A popliteal or Baker cyst can be approached in a number of different ways. One way is to place the patient supine with the knee slightly flexed on the operating table. A lazy-S skin incision is made in the popliteal fossa. The cyst can usually be seen beneath the deep fascia and presents itself between the medial head of the gastrocnemius and the semimembranosus. The cyst is dissected by means of sharp and blunt dissection until its communication with a capsule is seen. The base is excised, and the defect is usually closed.

A study by Yang et al in 76 patients with popliteal cysts reported significantly better outcomes with arthroscopic internal drainage of the cysts, compared with open excision after arthroscopic treatment or open excision. Length of incision (1.6 ± 0.1 cm), incision healing rate (100%), postoperative visual analog score (VAS) for pain (2.7 ± 1.2), hospitalization time (7.8 ± 2.8 days), and Lysholm score at the final follow-up visit (85.8 ± 5.2) all were superior and the recurrence rate was significantly lower with either arthroscopic approach than with open excision only. [29]

Brazier et al provide a step-by-step description of arthroscopic treatment of popliteal cysts. These authors use an arthroscopic approach through a posteromedial portal to decompress the popliteal cyst and take down the posterior transverse synovial infold, a valve-type structure that permits one-way flow of synovial fluid into the cyst. Their operative approach is guided by preoperative knee MRI, which determines the exact location of the cyst. [30]  

A meta-analysis of 18 studies totaling 573 patients who underwent arthroscopy to treat popliteal cysts found that cyst wall resection resulted in significantly better clinical outcomes and lower recurrence rates, compared with arthroscopic cyst wall preservation. However, the rate of complications was higher with cyst wall resection than with cyst wall preservation. [31]

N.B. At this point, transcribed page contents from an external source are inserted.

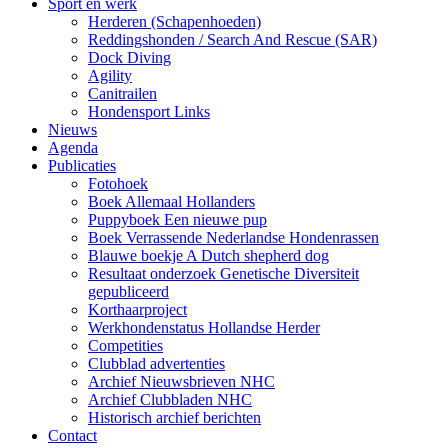
Sport en werk
Herderen (Schapenhoeden)
Reddingshonden / Search And Rescue (SAR)
Dock Diving
Agility
Canitrailen
Hondensport Links
Nieuws
Agenda
Publicaties
Fotohoek
Boek Allemaal Hollanders
Puppyboek Een nieuwe pup
Boek Verrassende Nederlandse Hondenrassen
Blauwe boekje A Dutch shepherd dog
Resultaat onderzoek Genetische Diversiteit
gepubliceerd
Korthaarproject
Werkhondenstatus Hollandse Herder
Competities
Clubblad advertenties
Archief Nieuwsbrieven NHC
Archief Clubbladen NHC
Historisch archief berichten
Contact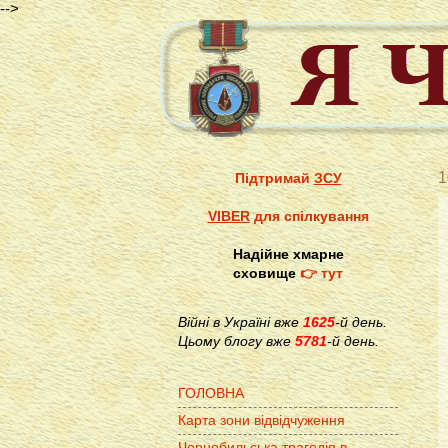
-->
1
Підтримай
ЗСУ
VIBER
для спілкування
Надійне хмарне
сховище
👉 тут
Війні в Україні вже
1625
-й день.
Цьому блогу вже
5781
-й день.
ГОЛОВНА
Карта зони відвідчуження
Чорнобильська трагедія в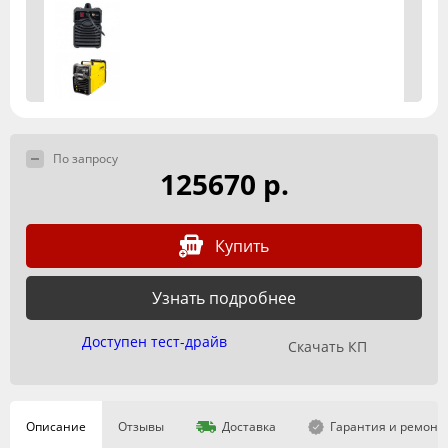
По запросу
125670 р.
Купить
Узнать подробнее
Доступен тест-драйв
Скачать КП
Описание
Отзывы
Доставка
Гарантия и ремонт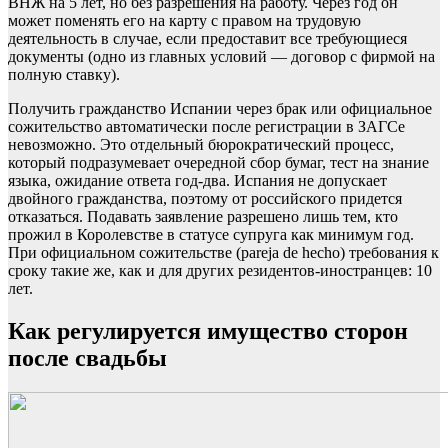
ВНЖ на 5 лет, но без разрешения на работу. Через год он
может поменять его на карту с правом на трудовую
деятельность в случае, если предоставит все требующиеся
документы (одно из главных условий — договор с фирмой на
полную ставку).
Получить гражданство Испании через брак или официальное
сожительство автоматически после регистрации в ЗАГСе
невозможно. Это отдельный бюрократический процесс,
который подразумевает очередной сбор бумаг, тест на знание
языка, ожидание ответа год-два. Испания не допускает
двойного гражданства, поэтому от российского придется
отказаться. Подавать заявление разрешено лишь тем, кто
прожил в Королевстве в статусе супруга как минимум год.
При официальном сожительстве (pareja de hecho) требования к
сроку такие же, как и для других резидентов-иностранцев: 10
лет.
Как регулируется имущество сторон
после свадьбы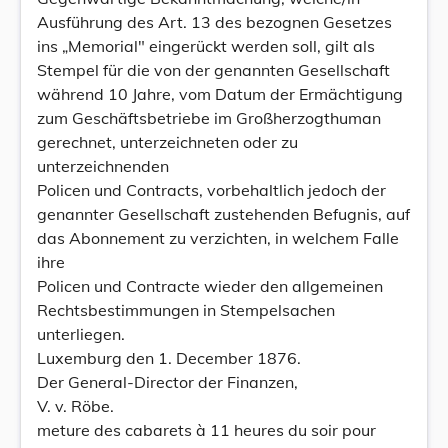
Ausführung des Art. 13 des bezognen Gesetzes
ins „Memorial" eingerückt werden soll, gilt als
Stempel für die von der genannten Gesellschaft
während 10 Jahre, vom Datum der Ermächtigung
zum Geschäftsbetriebe im Großherzogthuman
gerechnet, unterzeichneten oder zu
unterzeichnenden
Policen und Contracts, vorbehaltlich jedoch der
genannter Gesellschaft zustehenden Befugnis, auf
das Abonnement zu verzichten, in welchem Falle
ihre
Policen und Contracte wieder den allgemeinen
Rechtsbestimmungen in Stempelsachen
unterliegen.
Luxemburg den 1. December 1876.
Der General-Director der Finanzen,
V. v. Röbe.
meture des cabarets à 11 heures du soir pour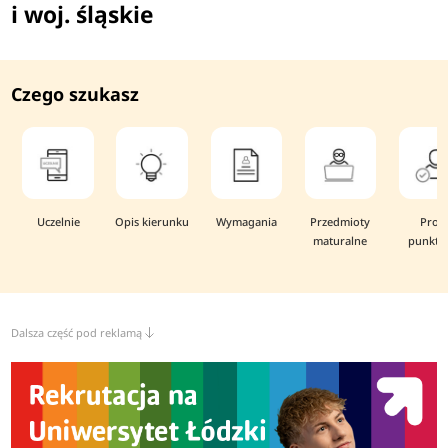
i woj. śląskie
Czego szukasz
Uczelnie
Opis kierunku
Wymagania
Przedmioty
Prog
maturalne
punkto
Dalsza część pod reklamą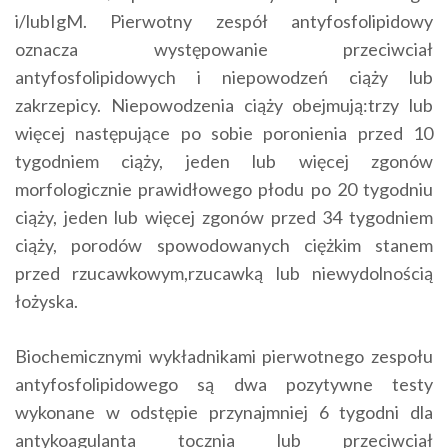
i/lubIgM. Pierwotny zespół antyfosfolipidowy
oznacza występowanie przeciwciał
antyfosfolipidowych i niepowodzeń ciąży lub
zakrzepicy. Niepowodzenia ciąży obejmują:trzy lub
więcej następujące po sobie poronienia przed 10
tygodniem ciąży, jeden lub więcej zgonów
morfologicznie prawidłowego płodu po 20 tygodniu
ciąży, jeden lub więcej zgonów przed 34 tygodniem
ciąży, porodów spowodowanych ciężkim stanem
przed rzucawkowym,rzucawką lub niewydolnością
łożyska.
Biochemicznymi wykładnikami pierwotnego zespołu
antyfosfolipidowego są dwa pozytywne testy
wykonane w odstępie przynajmniej 6 tygodni dla
antykoagulanta tocznia lub przeciwciał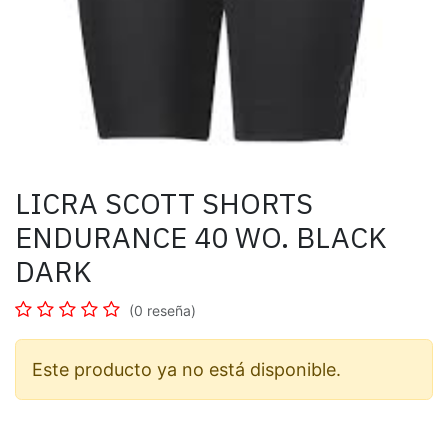
LICRA SCOTT SHORTS
ENDURANCE 40 WO. BLACK
DARK
(0 reseña)
Este producto ya no está disponible.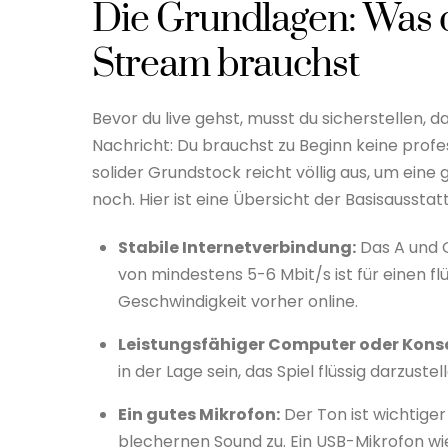
Die Grundlagen: Was d
Stream brauchst
Bevor du live gehst, musst du sicherstellen, 
Nachricht: Du brauchst zu Beginn keine profe
solider Grundstock reicht völlig aus, um eine 
noch. Hier ist eine Übersicht der Basisausstat
Stabile Internetverbindung:
Das A und O
von mindestens 5-6 Mbit/s ist für einen 
Geschwindigkeit vorher online.
Leistungsfähiger Computer oder Konso
in der Lage sein, das Spiel flüssig darzust
Ein gutes Mikrofon:
Der Ton ist wichtige
blechernen Sound zu. Ein USB-Mikrofon wi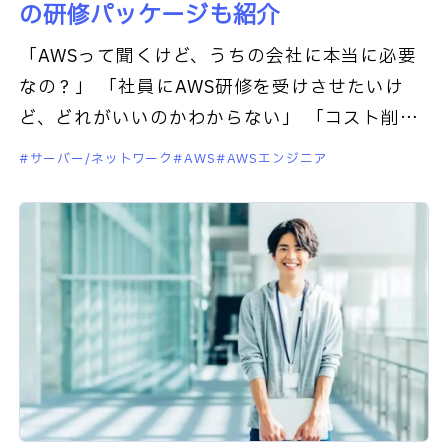
の研修パッケージも紹介
「AWSって聞くけど、うちの会社に本当に必要
なの？」 「社員にAWS研修を受けさせたいけ
ど、どれがいいのかわからない」 「コスト削減
しながら効果的なAWS研修をしたい」このよう
サーバー/ネットワーク
AWS
AWSエンジニア
な悩みをお持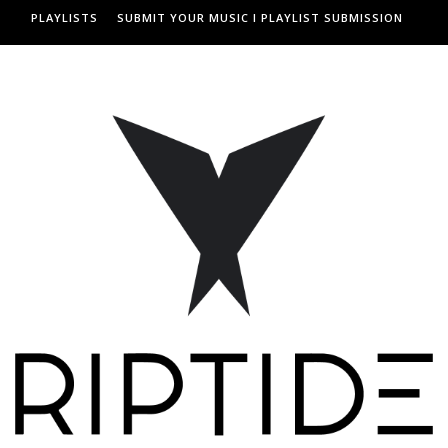
PLAYLISTS
SUBMIT YOUR MUSIC I PLAYLIST SUBMISSION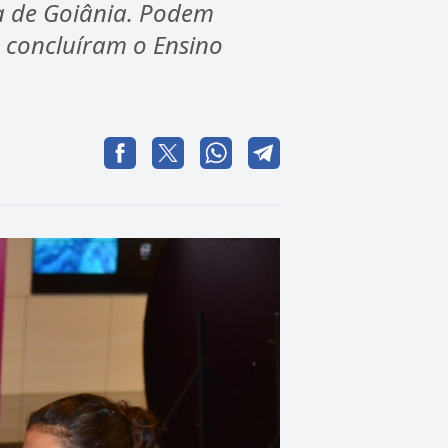
a de Goiânia. Podem
 concluíram o Ensino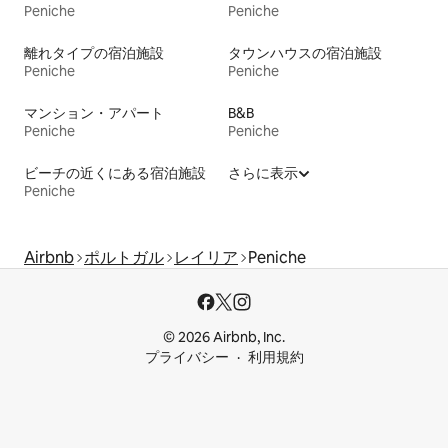
Peniche
Peniche
離れタイプの宿泊施設
タウンハウスの宿泊施設
Peniche
Peniche
マンション・アパート
B&B
Peniche
Peniche
ビーチの近くにある宿泊施設
さらに表示
Peniche
Airbnb
ポルトガル
レイリア
Peniche
© 2026 Airbnb, Inc.
プライバシー
利用規約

Other cysts related to bursitis, such as medial gastrocnemius bursitis and semimembranosus bursitis, are treated in a similar fashion. Depending on the exact location, other approaches can be used, such as the medial hockey-stick incision with the knee flexed at 90°. Basic knowledge of the surgical approaches to the anterior, medial, lateral, and posterior aspects of the knee can serve the surgeon well in approaching any cyst about the knee. [32]


Postoperative Details

Postoperative rehabilitation is similar after excisions of all knee cysts. After surgery, the patient is placed in a knee immobilizer for comfort. Isometric exercises are begun on day 1, as are straight-leg raises. Weight bearing in the knee immobilizer as tolerated is allowed. Knee range-of-motion exercises are begun in the first few days after surgery as soon as the wound is stable and postoperative inflammation begins to subside.

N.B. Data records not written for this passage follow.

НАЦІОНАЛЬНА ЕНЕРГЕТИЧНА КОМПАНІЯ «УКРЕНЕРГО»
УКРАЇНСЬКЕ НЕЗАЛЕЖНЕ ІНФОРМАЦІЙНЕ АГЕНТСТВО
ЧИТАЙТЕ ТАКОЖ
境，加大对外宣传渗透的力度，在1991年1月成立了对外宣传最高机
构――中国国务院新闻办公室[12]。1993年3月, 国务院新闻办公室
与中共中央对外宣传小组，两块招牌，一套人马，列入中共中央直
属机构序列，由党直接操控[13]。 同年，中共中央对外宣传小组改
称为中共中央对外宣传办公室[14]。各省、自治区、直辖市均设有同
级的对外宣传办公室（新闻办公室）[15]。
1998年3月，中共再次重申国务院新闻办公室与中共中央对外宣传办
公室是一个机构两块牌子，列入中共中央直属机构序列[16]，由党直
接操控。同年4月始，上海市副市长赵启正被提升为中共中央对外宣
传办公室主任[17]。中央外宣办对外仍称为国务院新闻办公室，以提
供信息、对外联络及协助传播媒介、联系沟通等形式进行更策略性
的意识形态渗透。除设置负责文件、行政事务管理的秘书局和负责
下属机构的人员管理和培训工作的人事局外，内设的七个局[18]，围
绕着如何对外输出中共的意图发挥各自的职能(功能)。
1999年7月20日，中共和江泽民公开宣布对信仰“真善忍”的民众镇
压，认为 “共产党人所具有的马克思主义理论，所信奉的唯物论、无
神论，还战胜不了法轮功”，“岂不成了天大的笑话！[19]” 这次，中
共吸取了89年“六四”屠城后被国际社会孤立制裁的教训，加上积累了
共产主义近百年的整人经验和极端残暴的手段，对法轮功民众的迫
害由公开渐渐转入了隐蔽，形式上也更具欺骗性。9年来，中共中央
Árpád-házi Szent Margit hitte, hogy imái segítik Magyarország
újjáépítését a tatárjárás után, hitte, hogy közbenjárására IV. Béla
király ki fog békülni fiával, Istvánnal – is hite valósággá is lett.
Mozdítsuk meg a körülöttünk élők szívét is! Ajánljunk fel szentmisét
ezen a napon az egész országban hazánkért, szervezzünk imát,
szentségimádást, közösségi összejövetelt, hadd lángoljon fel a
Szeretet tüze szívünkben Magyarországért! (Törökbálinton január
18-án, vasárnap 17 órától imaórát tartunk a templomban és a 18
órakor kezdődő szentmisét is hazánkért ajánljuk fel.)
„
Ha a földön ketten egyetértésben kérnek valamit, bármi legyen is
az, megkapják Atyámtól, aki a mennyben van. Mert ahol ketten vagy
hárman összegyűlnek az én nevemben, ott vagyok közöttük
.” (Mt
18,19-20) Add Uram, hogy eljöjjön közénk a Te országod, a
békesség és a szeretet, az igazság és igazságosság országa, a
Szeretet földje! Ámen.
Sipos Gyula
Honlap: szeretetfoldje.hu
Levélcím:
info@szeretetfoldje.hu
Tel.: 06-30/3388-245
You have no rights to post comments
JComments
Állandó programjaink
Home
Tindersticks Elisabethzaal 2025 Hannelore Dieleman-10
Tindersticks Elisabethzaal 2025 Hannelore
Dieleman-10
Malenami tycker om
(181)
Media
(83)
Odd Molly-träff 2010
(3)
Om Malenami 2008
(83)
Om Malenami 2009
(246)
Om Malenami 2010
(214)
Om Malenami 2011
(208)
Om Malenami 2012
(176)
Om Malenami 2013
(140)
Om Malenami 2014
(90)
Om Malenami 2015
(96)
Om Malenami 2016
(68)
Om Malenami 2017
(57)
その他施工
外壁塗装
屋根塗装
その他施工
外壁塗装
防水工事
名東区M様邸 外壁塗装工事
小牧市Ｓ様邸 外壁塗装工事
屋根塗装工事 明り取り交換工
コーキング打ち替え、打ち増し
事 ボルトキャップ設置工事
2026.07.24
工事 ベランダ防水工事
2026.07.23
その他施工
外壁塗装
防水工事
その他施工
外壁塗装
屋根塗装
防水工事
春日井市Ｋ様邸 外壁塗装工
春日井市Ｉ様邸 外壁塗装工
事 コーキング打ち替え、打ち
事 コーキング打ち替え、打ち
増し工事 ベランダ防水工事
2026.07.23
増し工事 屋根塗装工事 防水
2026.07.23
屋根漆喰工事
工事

Postoperative complications from knee-cyst excision include infection, nerve or blood vessel damage from the operative dissection, hematoma formation, and recurrence of the cyst. If the inciting cause of the cyst is not addressed, the pain may remain after excision despite removal of the cyst. Meniscal cysts may recur after simple excision of the cyst because the meniscal tear was not addressed.


Outcome and Prognosis

The treatment objective is to relieve pain and to improve functionality of the extremity by addressing the knee cyst. The best results are obtained if the cyst is properly evaluated, diagnosed, and treated. However, even in the best of hands, recurrence is possible. Baker cysts are notorious for developing synovial fistulae and for becoming infected.

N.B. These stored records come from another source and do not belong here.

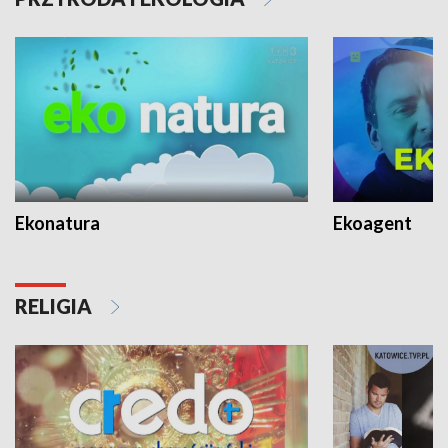
Ekonatura
Ekoagent
RELIGIA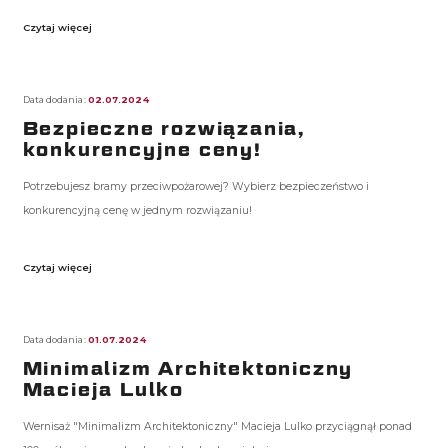
Czytaj więcej
Data dodania:
02.07.2024
Bezpieczne rozwiązania,
konkurencyjne ceny!
Potrzebujesz bramy przeciwpożarowej? Wybierz bezpieczeństwo i
konkurencyjną cenę w jednym rozwiązaniu!
Czytaj więcej
Data dodania:
01.07.2024
Minimalizm Architektoniczny
Macieja Lulko
Wernisaż "Minimalizm Architektoniczny" Macieja Lulko przyciągnął ponad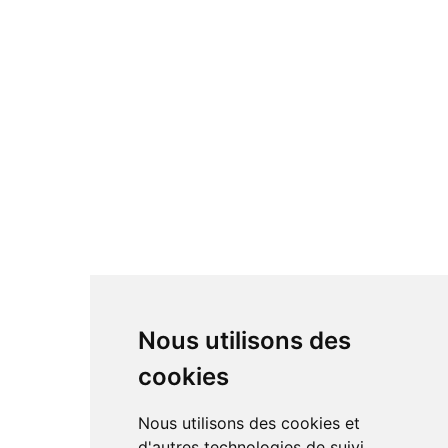
Nous utilisons des
cookies
Nous utilisons des cookies et
d'autres technologies de suivi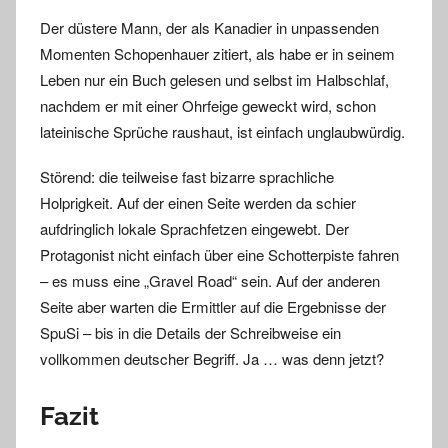
Der düstere Mann, der als Kanadier in unpassenden
Momenten Schopenhauer zitiert, als habe er in seinem
Leben nur ein Buch gelesen und selbst im Halbschlaf,
nachdem er mit einer Ohrfeige geweckt wird, schon
lateinische Sprüche raushaut, ist einfach unglaubwürdig.
Störend: die teilweise fast bizarre sprachliche
Holprigkeit. Auf der einen Seite werden da schier
aufdringlich lokale Sprachfetzen eingewebt. Der
Protagonist nicht einfach über eine Schotterpiste fahren
– es muss eine „Gravel Road“ sein. Auf der anderen
Seite aber warten die Ermittler auf die Ergebnisse der
SpuSi – bis in die Details der Schreibweise ein
vollkommen deutscher Begriff. Ja … was denn jetzt?
Fazit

Treating the underlying cause of the knee cyst is key, and appropriate arthroscopic treatment of meniscal tears, articular cartilage injuries, and cruciate ligament tears can also favorably affect results.


Future and Controversies

The etiology of some knee cysts (eg, meniscal cysts, cruciate ganglion cysts) remains controversial. As further reports and histologic studies continue, the origins of such cysts will become clearer.